___ Given data ___
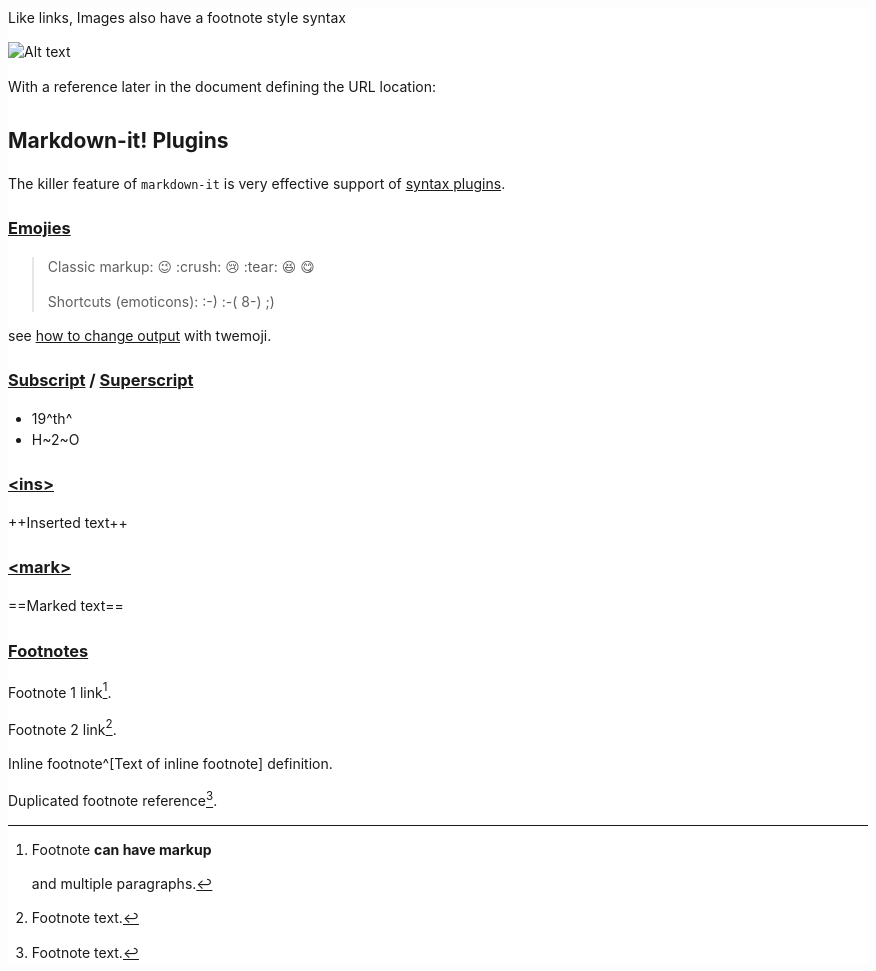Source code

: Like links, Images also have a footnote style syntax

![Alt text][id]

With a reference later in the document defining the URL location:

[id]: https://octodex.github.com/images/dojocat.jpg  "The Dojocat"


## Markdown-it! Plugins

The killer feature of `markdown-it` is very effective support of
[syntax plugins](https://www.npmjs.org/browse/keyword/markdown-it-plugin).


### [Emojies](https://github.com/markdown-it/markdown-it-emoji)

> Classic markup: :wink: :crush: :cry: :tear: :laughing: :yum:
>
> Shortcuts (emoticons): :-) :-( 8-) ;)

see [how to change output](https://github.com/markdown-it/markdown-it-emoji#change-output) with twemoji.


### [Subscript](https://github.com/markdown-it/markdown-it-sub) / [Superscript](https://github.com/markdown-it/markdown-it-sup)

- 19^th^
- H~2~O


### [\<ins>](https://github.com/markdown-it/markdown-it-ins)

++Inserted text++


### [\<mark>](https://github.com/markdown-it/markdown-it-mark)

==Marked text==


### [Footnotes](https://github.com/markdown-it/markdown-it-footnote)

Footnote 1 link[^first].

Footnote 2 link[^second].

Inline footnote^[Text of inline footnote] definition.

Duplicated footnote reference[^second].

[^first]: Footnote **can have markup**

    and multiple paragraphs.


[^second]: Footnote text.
___
___ Given data ___
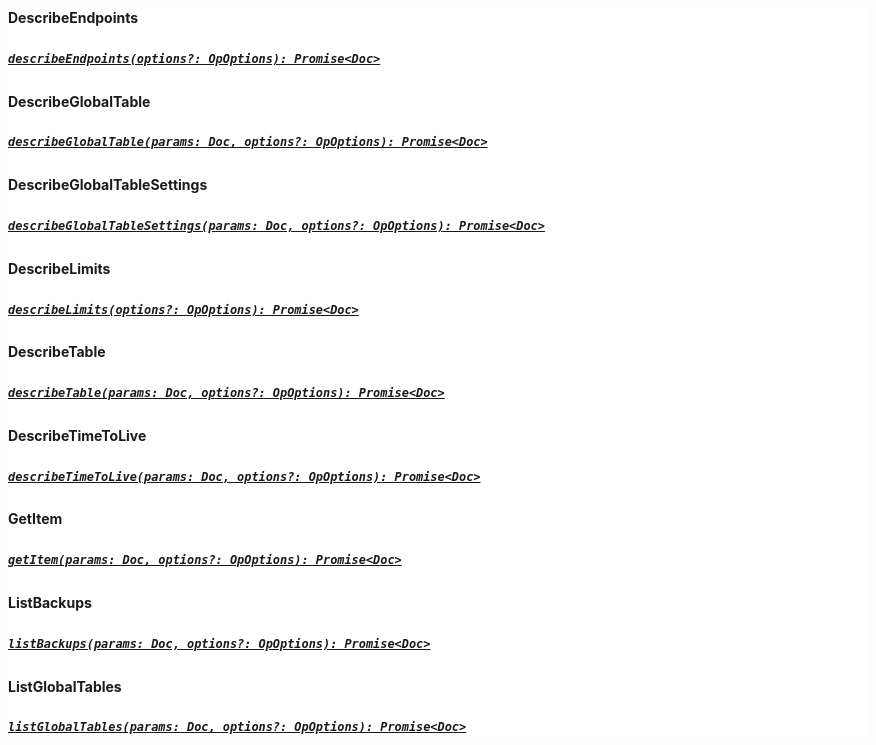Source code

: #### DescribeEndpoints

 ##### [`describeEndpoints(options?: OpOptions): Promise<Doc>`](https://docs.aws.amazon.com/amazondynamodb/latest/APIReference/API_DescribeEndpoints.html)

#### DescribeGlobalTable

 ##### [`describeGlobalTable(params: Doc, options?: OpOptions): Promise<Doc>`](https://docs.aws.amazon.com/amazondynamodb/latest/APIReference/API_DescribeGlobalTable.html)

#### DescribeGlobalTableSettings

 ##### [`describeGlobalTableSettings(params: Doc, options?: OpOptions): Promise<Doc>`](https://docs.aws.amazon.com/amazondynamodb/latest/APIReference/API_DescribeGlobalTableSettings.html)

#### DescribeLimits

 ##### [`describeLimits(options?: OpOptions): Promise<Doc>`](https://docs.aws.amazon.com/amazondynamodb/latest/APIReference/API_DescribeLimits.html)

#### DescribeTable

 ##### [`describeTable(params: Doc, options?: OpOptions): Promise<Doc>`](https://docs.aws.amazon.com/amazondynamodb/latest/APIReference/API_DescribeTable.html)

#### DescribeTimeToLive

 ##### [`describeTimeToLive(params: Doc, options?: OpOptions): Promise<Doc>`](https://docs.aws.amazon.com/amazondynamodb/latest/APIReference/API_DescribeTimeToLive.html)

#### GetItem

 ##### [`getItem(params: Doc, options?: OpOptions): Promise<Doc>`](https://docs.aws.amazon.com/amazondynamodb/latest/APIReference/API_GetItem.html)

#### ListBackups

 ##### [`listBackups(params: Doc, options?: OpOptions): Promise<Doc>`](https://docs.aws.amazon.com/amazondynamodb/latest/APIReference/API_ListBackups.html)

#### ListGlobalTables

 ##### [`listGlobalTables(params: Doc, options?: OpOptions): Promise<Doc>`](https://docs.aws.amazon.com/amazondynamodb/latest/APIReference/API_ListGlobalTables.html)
___
Exercise description:
Transcribe the lines of the second listing from the line containing "#### DescribeLimits" through the line containing "#### GetItem", inclusive, reproducing them without alteration.

Task output:
#### DescribeLimits

 ##### [`describeLimits(options?: OpOptions): Promise<Doc>`](https://docs.aws.amazon.com/amazondynamodb/latest/APIReference/API_DescribeLimits.html)

#### DescribeTable

 ##### [`describeTable(params: Doc, options?: OpOptions): Promise<Doc>`](https://docs.aws.amazon.com/amazondynamodb/latest/APIReference/API_DescribeTable.html)

#### DescribeTimeToLive

 ##### [`describeTimeToLive(params: Doc, options?: OpOptions): Promise<Doc>`](https://docs.aws.amazon.com/amazondynamodb/latest/APIReference/API_DescribeTimeToLive.html)

#### GetItem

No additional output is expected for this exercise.